Each week we webcast Lord's Day Sabbath School at 10a, morning public worship at 11a, and p.m. singing and sermon at 2:30p (sermon at 3:30); and the Weds. Prayer Meeting at 6:30p

Saturday, December 26, 2020

2020.12.26 Hopewell @Home ▫ Ephesians 5:15–17

Read Ephesians 5:15–17

Questions from the Scripture text: How does the apostle say to walk in Ephesians 5:15? Not as what? But as what? What are they to be doing (Ephesians 5:16)? Why? What does he say not to be (Ephesians 5:17)? What does he tell them to understand?

Sometimes someone has a distinctive walk. That’s what’s behind the biblical use of this word, ‘walk’, for one’s life before the Lord. Throughout the Old Testament, then in Jesus’s description of the narrow v.s. the broad way, and then finally here (Ephesians 4:1Ephesians 4:17Ephesians 5:1Ephesians 5:8Ephesians 5:15).

Here, the Christian’s distinctive gait, distinctive walk, is that of wisdom. “Circumspectly” means “looking around carefully.” It has become popular to talk about “living intentionally.” No one should be more intentional than a Christian, who should be putting in the effort to discover what pleases God (Ephesians 5:17, cf. Ephesians 5:10) and always evaluating our direction and progress as we look around (Ephesians 5:15). 

This effort is a costly investment. These are not days in which people prize wisdom, in which people live for the Lord and for eternity. “Redeeming” (Ephesians 5:16) describes purchase. The Bible uses the word to talk about Jesus purchasing us from the curse of the law. If you don’t want to lose the time that you have for pleasing the Lord, you are going to need to be purchasing that time by finding out what pleases the Lord and walking circumspectly.

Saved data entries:
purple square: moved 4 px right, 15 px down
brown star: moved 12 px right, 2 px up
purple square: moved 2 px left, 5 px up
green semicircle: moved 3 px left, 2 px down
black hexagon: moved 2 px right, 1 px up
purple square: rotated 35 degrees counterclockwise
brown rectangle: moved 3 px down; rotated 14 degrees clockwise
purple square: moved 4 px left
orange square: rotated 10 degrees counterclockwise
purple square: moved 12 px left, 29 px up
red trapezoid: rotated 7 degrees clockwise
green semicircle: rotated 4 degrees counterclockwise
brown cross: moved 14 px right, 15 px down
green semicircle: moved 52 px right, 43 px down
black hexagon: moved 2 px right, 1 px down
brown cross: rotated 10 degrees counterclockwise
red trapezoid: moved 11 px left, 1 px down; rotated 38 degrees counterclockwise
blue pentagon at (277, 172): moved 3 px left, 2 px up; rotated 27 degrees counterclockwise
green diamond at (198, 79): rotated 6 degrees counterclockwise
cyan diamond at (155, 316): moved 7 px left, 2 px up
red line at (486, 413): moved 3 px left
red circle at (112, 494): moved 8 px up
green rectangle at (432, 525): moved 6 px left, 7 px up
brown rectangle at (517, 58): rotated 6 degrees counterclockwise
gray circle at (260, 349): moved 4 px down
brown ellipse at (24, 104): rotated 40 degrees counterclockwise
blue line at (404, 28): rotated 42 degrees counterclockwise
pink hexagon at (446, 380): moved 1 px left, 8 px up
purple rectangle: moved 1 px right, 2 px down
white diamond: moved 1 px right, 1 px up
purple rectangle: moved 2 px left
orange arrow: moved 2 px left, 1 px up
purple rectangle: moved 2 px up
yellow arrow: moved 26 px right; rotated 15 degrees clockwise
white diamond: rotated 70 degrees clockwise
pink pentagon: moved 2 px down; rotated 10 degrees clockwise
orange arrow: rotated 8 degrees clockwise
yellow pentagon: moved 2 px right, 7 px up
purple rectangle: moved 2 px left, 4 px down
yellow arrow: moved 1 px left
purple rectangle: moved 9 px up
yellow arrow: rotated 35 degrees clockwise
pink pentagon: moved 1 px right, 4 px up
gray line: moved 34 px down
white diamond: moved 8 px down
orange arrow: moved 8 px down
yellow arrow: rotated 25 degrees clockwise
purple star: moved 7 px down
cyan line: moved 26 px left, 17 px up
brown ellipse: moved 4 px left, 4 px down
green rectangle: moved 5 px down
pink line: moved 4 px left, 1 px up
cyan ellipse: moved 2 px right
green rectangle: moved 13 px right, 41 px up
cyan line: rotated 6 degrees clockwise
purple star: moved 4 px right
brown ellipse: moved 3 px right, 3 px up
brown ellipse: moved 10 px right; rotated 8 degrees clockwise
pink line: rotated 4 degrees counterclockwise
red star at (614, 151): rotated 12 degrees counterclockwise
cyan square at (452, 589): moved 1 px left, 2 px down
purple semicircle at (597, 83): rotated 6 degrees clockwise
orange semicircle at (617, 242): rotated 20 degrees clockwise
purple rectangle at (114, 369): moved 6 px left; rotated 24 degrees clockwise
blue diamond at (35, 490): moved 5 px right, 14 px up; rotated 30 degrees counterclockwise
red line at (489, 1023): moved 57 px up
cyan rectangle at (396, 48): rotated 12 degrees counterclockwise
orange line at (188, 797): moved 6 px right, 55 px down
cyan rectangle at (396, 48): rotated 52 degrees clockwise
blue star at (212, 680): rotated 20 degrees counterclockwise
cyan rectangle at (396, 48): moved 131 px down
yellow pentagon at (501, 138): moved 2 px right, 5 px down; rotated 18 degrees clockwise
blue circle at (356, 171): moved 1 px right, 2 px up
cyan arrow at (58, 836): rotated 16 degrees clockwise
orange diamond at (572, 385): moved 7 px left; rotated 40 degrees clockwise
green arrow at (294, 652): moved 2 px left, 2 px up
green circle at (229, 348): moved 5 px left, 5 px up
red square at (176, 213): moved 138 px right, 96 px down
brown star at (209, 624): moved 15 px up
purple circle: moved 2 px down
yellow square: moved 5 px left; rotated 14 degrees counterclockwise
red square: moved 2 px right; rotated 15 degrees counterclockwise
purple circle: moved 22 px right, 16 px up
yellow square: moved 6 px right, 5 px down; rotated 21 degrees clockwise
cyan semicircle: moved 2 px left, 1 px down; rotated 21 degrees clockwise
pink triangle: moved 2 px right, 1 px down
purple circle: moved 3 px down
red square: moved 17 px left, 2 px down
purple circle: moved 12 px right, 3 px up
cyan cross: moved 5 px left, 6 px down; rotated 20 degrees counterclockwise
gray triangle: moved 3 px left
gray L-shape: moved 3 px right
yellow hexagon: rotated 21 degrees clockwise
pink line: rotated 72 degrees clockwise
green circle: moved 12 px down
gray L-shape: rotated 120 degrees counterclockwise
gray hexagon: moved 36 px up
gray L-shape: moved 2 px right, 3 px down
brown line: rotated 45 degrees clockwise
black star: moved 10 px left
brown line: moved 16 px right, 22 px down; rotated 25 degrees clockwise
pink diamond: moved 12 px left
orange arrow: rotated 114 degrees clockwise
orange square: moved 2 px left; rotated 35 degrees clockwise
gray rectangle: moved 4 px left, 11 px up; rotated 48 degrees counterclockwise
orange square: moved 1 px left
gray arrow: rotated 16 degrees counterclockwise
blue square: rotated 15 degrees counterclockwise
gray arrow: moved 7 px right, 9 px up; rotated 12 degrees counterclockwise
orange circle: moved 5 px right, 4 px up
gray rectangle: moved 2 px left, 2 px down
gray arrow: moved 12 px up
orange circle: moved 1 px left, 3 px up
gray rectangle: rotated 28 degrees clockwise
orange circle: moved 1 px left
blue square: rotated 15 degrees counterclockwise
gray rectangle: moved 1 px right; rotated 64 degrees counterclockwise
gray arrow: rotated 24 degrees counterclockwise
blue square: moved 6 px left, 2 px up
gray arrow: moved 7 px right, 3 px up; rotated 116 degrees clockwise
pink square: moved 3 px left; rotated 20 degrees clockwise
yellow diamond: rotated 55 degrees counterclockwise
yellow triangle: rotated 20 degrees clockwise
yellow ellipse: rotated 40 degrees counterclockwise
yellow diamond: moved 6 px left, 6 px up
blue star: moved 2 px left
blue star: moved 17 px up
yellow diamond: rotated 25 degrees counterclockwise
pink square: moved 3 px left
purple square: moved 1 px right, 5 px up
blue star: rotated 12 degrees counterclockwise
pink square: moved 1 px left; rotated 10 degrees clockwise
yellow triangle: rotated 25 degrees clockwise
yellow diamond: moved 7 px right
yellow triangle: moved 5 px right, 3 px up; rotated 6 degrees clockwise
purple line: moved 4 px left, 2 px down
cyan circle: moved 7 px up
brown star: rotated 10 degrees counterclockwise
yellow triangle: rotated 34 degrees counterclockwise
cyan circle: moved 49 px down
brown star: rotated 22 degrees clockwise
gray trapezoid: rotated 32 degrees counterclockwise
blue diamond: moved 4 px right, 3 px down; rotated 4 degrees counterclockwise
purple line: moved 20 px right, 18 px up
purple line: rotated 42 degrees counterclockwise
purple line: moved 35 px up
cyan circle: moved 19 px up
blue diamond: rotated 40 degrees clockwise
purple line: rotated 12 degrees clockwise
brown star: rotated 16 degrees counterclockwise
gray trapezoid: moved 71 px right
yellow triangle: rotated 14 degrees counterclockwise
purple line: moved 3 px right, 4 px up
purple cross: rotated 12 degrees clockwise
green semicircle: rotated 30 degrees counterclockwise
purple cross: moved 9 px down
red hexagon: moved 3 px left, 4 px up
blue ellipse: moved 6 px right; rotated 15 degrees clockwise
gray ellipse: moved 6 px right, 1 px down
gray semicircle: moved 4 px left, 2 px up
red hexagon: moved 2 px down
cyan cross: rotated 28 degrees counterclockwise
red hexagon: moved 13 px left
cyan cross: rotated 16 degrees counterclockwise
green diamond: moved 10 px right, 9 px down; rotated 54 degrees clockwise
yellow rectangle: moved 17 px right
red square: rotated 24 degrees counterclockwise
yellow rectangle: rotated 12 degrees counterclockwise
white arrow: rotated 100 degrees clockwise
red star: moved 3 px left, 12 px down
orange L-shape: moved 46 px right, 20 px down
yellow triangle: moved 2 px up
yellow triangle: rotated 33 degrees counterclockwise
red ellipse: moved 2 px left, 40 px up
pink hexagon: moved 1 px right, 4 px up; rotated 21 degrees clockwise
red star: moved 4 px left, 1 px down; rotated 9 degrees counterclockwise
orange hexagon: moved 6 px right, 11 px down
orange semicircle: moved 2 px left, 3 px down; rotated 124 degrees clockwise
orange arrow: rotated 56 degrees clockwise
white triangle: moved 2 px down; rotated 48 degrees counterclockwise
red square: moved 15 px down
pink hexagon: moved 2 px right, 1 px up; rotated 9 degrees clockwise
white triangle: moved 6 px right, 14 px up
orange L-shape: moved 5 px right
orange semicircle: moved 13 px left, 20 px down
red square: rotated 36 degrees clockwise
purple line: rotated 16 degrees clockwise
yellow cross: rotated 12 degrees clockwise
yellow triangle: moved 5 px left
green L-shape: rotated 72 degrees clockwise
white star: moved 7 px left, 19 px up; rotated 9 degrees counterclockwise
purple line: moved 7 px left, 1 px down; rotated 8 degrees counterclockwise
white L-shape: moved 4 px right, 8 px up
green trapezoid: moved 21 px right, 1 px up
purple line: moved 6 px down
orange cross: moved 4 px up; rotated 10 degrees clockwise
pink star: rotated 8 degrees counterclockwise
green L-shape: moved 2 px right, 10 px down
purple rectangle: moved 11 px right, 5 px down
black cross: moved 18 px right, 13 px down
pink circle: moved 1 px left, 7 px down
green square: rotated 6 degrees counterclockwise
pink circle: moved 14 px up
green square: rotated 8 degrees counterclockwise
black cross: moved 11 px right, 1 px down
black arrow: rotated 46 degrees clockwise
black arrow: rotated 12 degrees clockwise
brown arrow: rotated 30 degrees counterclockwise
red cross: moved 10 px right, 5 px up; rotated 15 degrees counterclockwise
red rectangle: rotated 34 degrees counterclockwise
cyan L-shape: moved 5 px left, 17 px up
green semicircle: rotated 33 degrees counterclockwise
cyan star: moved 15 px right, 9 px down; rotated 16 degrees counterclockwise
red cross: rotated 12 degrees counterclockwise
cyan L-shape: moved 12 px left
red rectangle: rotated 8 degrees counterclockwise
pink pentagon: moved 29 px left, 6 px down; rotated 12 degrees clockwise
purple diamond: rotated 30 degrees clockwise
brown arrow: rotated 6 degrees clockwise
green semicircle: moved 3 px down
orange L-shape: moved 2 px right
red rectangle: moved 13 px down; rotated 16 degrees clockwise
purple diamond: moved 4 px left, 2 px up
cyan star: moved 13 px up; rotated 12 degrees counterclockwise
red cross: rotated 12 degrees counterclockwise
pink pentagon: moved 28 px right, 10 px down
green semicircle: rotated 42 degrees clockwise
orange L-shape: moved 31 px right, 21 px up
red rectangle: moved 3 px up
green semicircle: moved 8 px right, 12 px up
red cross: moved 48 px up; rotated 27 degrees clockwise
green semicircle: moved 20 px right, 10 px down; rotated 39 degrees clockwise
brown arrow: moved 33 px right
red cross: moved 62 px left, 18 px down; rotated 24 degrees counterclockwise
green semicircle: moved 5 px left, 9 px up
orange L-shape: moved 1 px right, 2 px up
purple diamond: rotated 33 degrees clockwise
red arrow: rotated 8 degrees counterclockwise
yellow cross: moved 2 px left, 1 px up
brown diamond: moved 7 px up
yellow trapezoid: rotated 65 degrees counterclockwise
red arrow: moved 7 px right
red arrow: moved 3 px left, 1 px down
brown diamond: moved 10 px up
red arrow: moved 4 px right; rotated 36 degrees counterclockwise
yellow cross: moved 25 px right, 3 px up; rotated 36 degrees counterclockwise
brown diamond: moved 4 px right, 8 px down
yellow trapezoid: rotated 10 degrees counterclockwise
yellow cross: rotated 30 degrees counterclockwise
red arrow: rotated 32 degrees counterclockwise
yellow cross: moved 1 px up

→ Objective: Retype the devotional on Ephesians 5:15–17 from above in full, word for word.

→ Result of the exercise:
Each week we webcast Lord's Day Sabbath School at 10a, morning public worship at 11a, and p.m. singing and sermon at 2:30p (sermon at 3:30); and the Weds. Prayer Meeting at 6:30p

Saturday, December 26, 2020

2020.12.26 Hopewell @Home ▫ Ephesians 5:15–17

Read Ephesians 5:15–17

Questions from the Scripture text: How does the apostle say to walk in Ephesians 5:15? Not as what? But as what? What are they to be doing (Ephesians 5:16)? Why? What does he say not to be (Ephesians 5:17)? What does he tell them to understand?

Sometimes someone has a distinctive walk. That’s what’s behind the biblical use of this word, ‘walk’, for one’s life before the Lord. Throughout the Old Testament, then in Jesus’s description of the narrow v.s. the broad way, and then finally here (Ephesians 4:1Ephesians 4:17Ephesians 5:1Ephesians 5:8Ephesians 5:15).

Here, the Christian’s distinctive gait, distinctive walk, is that of wisdom. “Circumspectly” means “looking around carefully.” It has become popular to talk about “living intentionally.” No one should be more intentional than a Christian, who should be putting in the effort to discover what pleases God (Ephesians 5:17, cf. Ephesians 5:10) and always evaluating our direction and progress as we look around (Ephesians 5:15). 

This effort is a costly investment. These are not days in which people prize wisdom, in which people live for the Lord and for eternity. “Redeeming” (Ephesians 5:16) describes purchase. The Bible uses the word to talk about Jesus purchasing us from the curse of the law. If you don’t want to lose the time that you have for pleasing the Lord, you are going to need to be purchasing that time by finding out what pleases the Lord and walking circumspectly.